Edavaleth Kakkat Janaki Ammal, an Illustrious Indian Female Scientist

The story of E K Janaki Ammal has inclined me in both personal and professional perspectives. E K Janaki Ammal was an illustrious Indian woman, who compels significant contributions to genetic science, evolution, phytogeography, and ethnobotany.

India is a land of contradictions for women, nevertheless,  there are several robust female Scientists. There is a considerable variation in varied regions of India within the level of development, cultural outlook, and in various economic and social veins. Thus, I feel astonished at seeing EK Janaki Ammal's growth in her career in mid-1930.

I deem at the course of her life and work in the context of her times, the upbringing, challenges, and opportunities she had to travel through and the conviction of life and work mirrored in her own life and work. These traits are what I commend her for. 

Her life and work is an inspiration to the present world, particularly heartening to the women in science who have to struggle in various stages of their career and face a firm challenge when it involves a woman having a career in science. E K Janaki Ammal faced discrimination from her colleagues and additionally had to face harassment for her single status which her closed circle often gossiped about.

However, she never backed down. She overcame these challenges to emerge as one of the foremost outstanding scientists of her time. 


Her contributions to science

The experience in Genetic Science cued Janaki Ammal to hitch the Sugarcane Breeding Station to work on sugarcane biology. Through intense laboratory experiments, Janaki Ammal was able to generate a high-yielding sugarcane variety that might thrive under Indian conditions.

When renowned scientist and Noble laureate C V Raman founded the Indian Academy of Sciences in 1935, Janaki Ammal was invited to be a research fellow. However, she was not able to settle for the offer.

Recognizing the talent of Janaki Ammal, the Royal Horticulture Society invited her to work as a cytologist on their campus at Wisley. The years she spent at Wisley helped Janaki meet some of the foremost proficient Cytologists, Geneticists, and Botanists in the world. 

In 1951, Indian Prime Minister Jawaharlal Nehru in person invited her to come back to India and she was asked to structure the Botanical Survey of India (BSI). After being appointed as Officer on Special Duty to BSI, she reorganized the BSI workplace in erstwhile Calcutta.

She traveled to extremely remote areas in search of plants and the autochthonous wisdom encompassing them. 

After retirement, Janaki Ammal served at the Atomic research Station at Trombay before serving as an emeritus scientist at the Centre for Advanced Study in botany. At the age of 87, Janaki Ammal departed from the world on February 7, 1984, while working in her laboratory.

“It was a life staunched to swots and research. She was agile till the top of her life,”

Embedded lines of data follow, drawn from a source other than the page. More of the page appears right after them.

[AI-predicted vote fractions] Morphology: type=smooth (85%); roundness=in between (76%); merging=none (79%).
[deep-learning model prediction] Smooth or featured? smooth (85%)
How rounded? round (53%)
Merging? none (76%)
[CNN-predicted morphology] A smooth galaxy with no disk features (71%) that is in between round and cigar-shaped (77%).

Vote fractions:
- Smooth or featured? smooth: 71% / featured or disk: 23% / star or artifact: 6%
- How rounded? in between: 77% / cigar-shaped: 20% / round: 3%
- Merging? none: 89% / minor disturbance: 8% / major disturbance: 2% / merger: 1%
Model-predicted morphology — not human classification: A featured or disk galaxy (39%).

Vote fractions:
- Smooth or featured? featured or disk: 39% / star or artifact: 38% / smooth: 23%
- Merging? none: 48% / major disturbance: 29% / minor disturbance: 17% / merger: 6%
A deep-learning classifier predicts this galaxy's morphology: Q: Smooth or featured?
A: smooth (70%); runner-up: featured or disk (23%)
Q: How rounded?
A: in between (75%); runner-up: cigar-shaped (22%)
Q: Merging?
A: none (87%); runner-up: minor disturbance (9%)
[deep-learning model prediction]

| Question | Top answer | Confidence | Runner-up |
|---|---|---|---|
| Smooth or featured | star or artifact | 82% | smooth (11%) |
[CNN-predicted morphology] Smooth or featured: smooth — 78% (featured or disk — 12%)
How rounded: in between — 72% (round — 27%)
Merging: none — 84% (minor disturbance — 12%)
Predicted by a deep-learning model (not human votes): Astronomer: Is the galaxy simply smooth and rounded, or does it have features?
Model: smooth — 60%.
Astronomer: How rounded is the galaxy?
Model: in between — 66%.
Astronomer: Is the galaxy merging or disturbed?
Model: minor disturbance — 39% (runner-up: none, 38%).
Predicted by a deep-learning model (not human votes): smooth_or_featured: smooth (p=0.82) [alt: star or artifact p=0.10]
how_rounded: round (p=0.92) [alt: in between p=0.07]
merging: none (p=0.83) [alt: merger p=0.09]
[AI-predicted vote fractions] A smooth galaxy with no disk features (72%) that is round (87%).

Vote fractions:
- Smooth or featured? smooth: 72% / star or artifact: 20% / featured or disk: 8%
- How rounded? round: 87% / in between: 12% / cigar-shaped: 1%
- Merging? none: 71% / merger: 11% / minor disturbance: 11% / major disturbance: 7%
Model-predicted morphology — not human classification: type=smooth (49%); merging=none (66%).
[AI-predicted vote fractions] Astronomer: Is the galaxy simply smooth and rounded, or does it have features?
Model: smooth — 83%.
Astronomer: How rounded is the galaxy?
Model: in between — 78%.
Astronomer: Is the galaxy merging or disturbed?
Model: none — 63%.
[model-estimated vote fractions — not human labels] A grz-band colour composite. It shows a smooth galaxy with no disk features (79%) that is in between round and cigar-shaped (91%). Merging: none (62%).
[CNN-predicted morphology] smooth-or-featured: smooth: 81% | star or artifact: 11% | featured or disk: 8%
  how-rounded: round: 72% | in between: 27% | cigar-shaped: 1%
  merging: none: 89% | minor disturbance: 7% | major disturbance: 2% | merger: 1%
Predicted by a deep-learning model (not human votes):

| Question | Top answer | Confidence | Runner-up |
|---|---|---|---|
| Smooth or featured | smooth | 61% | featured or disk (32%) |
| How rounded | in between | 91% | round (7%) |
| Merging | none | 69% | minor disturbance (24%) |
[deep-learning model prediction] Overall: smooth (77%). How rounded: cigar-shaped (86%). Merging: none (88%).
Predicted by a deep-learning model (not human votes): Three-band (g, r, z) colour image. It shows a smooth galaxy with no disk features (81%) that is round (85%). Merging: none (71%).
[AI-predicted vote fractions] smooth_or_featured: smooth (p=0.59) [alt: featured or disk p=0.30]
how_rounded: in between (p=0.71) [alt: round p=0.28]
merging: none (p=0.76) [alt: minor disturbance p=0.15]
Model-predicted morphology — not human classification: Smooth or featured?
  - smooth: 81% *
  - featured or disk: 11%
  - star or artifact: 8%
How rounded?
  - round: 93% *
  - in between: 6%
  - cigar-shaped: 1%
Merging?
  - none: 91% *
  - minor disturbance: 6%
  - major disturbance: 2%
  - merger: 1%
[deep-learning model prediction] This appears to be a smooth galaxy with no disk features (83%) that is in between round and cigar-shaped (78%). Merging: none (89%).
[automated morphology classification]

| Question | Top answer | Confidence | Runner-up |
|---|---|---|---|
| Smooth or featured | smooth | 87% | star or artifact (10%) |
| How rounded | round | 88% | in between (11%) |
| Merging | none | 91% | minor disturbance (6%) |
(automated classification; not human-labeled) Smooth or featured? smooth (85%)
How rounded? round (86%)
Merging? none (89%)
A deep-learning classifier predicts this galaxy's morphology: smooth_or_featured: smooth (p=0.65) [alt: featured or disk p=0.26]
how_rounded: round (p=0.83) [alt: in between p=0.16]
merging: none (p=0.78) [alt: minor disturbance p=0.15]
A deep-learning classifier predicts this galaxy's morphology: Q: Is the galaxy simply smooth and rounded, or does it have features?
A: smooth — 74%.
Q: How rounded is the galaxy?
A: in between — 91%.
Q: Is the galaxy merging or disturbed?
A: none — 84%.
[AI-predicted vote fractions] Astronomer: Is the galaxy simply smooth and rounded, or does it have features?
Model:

In the year 2000, the Ministry of environment and forestry created the National Award of Taxonomy in Janaki Ammal's name. There is additionally a herbarium with over 25,000 species in Jammu Tawi that is named after Janaki Ammal, the pioneering plant scientist.

In recent days, the John Innes Centre in England chose to honor Janaki Ammal by launching a brand new scholarship for post-graduate students from developing countries in her name.
“I respect the struggles she faced and also the achievements she made as a woman in mid-1930's”.